Unpolarized light of intensity `32Wm^(-2)` passes through three polarizers such that transmission axes of the first and second polarizer make an angle `30^@` with each other and the transmission axis of the last polarizer is crossed with that of the first . The intensity of the final emerging light will be

To solve the problem step by step, we will use Malus's Law, which states that when polarized light passes through a polarizer, the intensity of the transmitted light is given by: \[ I = I_0 \cos^2(\theta) \] where: - \( I \) is the transmitted intensity, - \( I_0 \) is the initial intensity, - \( \theta \) is the angle between the light's polarization direction and the polarizer's axis. ### Step 1: Initial Intensity The initial intensity of the unpolarized light is given as: \[ I_0 = 32 \, \text{W/m}^2 \] ### Step 2: First Polarizer When unpolarized light passes through the first polarizer, the intensity is reduced to half: \[ I_1 = \frac{I_0}{2} = \frac{32}{2} = 16 \, \text{W/m}^2 \] ### Step 3: Second Polarizer The angle between the first and second polarizer is \( 30^\circ \).
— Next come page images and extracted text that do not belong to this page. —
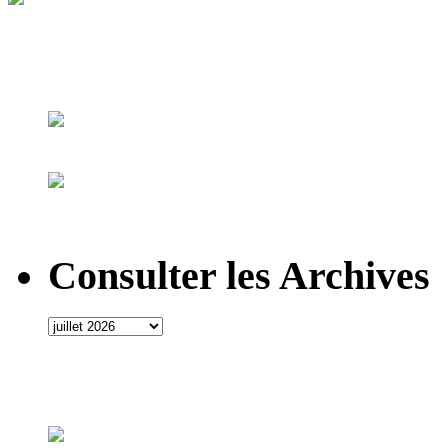
Consulter les Archives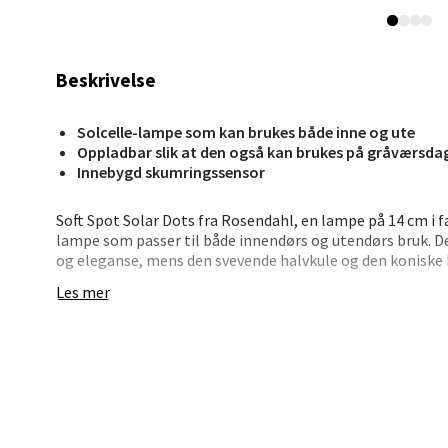
0 i bu
Beskrivelse
Kris
Solcelle-lampe som kan brukes både inne og ute
Lillem
Oppladbar slik at den også kan brukes på gråværsda
Åpent i
Innebygd skumringssensor
0 i bu
Soft Spot Solar Dots fra Rosendahl, en lampe på 14 cm i f
lampe som passer til både innendørs og utendørs bruk. De
og eleganse, mens den svevende halvkule og den koniske
Oslo
Les mer
Denne lampen lader seg selv med solens stråler via et i
Erich 
USB-C for de dagene solen uteblir (kabel og lader medfø
Åpent i
automatisk slår lyset på i mørket, og en robust konstruk
grader, er lampen ideell for bruk året rundt. På én lading k
0 i bu
Soft Spot Solar Dots er designet for å være bærbar, slik at
steder i hjemmet, rundt bordet eller ut i hagen. Bruk den
kombiner den med mindre varianter i serien for en unik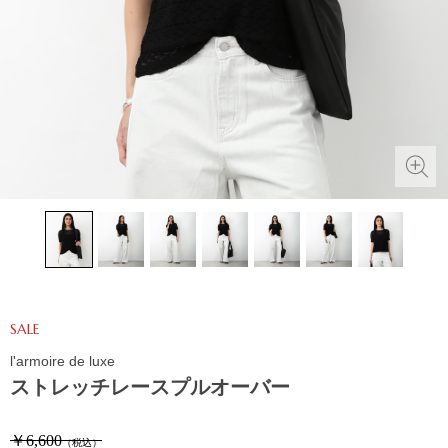
SALE
l'armoire de luxe
ストレッチレースプルオーバー
￥6,600
（税込）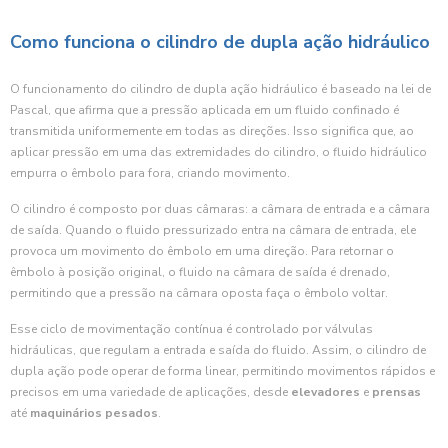
Como funciona o cilindro de dupla ação hidráulico
O funcionamento do cilindro de dupla ação hidráulico é baseado na lei de
Pascal, que afirma que a pressão aplicada em um fluido confinado é
transmitida uniformemente em todas as direções. Isso significa que, ao
aplicar pressão em uma das extremidades do cilindro, o fluido hidráulico
empurra o êmbolo para fora, criando movimento.
O cilindro é composto por duas câmaras: a câmara de entrada e a câmara
de saída. Quando o fluido pressurizado entra na câmara de entrada, ele
provoca um movimento do êmbolo em uma direção. Para retornar o
êmbolo à posição original, o fluido na câmara de saída é drenado,
permitindo que a pressão na câmara oposta faça o êmbolo voltar.
Esse ciclo de movimentação contínua é controlado por válvulas
hidráulicas, que regulam a entrada e saída do fluido. Assim, o cilindro de
dupla ação pode operar de forma linear, permitindo movimentos rápidos e
precisos em uma variedade de aplicações, desde
elevadores
e
prensas
até
maquinários pesados
.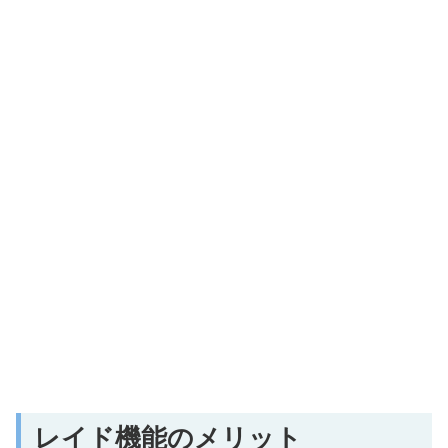
レイド機能のメリット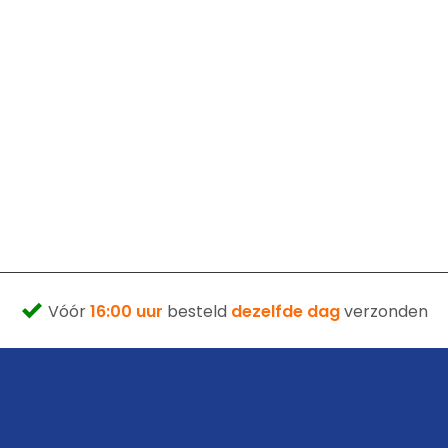
Vóór
16:00 uur
besteld
dezelfde dag
verzonden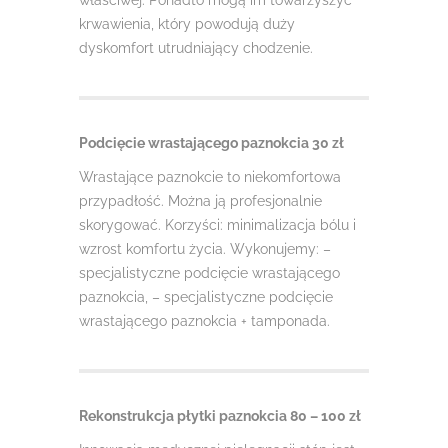
właściwej. Ponadto mogą im towarzyszyć
krwawienia, który powodują duży
dyskomfort utrudniający chodzenie.
Podcięcie wrastającego paznokcia 30 zł
Wrastające paznokcie to niekomfortowa
przypadłość. Można ją profesjonalnie
skorygować. Korzyści: minimalizacja bólu i
wzrost komfortu życia. Wykonujemy: –
specjalistyczne podcięcie wrastającego
paznokcia, – specjalistyczne podcięcie
wrastającego paznokcia + tamponada.
Rekonstrukcja płytki paznokcia 80 – 100 zł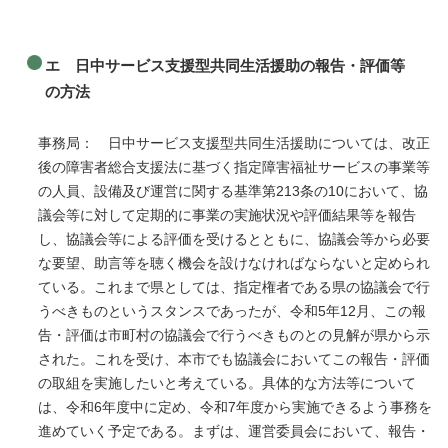
エ 日中サービス支援型共同生活援助の報告・評価等
の方法
事務局： 日中サービス支援型共同生活援助については、改正
後の障害者総合支援法に基づく指定障害福祉サービスの事業等
の人員、設備及び運営に関する基準第213条の10において、協
議会等に対して定期的に事業の実施状況や評価結果等を報告
し、協議会等による評価を受けるとともに、協議会等から必要
な要望、助言等を聴く機会を設けなければならないと定められ
ている。これまで県としては、指定権者である県の協議会で行
うべきものというスタンスであったが、令和5年12月、この報
告・評価は市町村の協議会で行うべきものとの見解が県から示
された。これを受け、本市でも協議会においてこの報告・評価
の取組を実施したいと考えている。具体的な方法等について
は、令和6年度中に定め、令和7年度から実施できるよう事務を
進めていく予定である。まずは、運営委員会において、報告・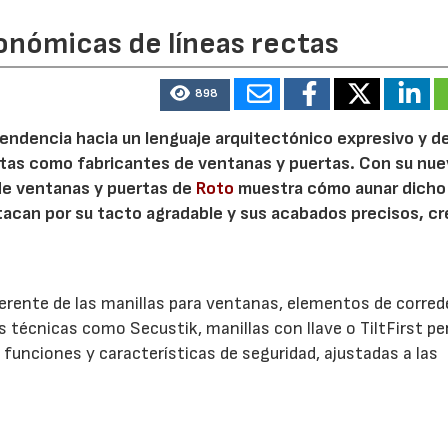
onómicas de líneas rectas
898
 tendencia hacia un lenguaje arquitectónico expresivo y d
ristas como fabricantes de ventanas y puertas. Con su nu
 de ventanas y puertas de
Roto
muestra cómo aunar dicho
stacan por su tacto agradable y sus acabados precisos, c
.
herente de las manillas para ventanas, elementos de corred
es técnicas como Secustik, manillas con llave o TiltFirst p
funciones y características de seguridad, ajustadas a las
We apply Malus's Law to find the intensity after the second polarizer: \[ I_2 = I_1 \cos^2(30^\circ) \] Calculating \( \cos(30^\circ) \): \[ \cos(30^\circ) = \frac{\sqrt{3}}{2} \] Now substituting this into the equation: \[ I_2 = 16 \cdot \left(\frac{\sqrt{3}}{2}\right)^2 \] \[ I_2 = 16 \cdot \frac{3}{4} \] \[ I_2 = 12 \, \text{W/m}^2 \] ### Step 4: Third Polarizer The third polarizer is crossed with the first polarizer, meaning the angle between the second and third polarizer is \( 90^\circ - 30^\circ = 60^\circ \). We again apply Malus's Law: \[ I_3 = I_2 \cos^2(60^\circ) \] Calculating \( \cos(60^\circ) \): \[ \cos(60^\circ) = \frac{1}{2} \] Now substituting this into the equation: \[ I_3 = 12 \cdot \left(\frac{1}{2}\right)^2 \] \[ I_3 = 12 \cdot \frac{1}{4} \] \[ I_3 = 3 \, \text{W/m}^2 \] ### Final Result The intensity of the final emerging light is: \[ I_3 = 3 \, \text{W/m}^2 \]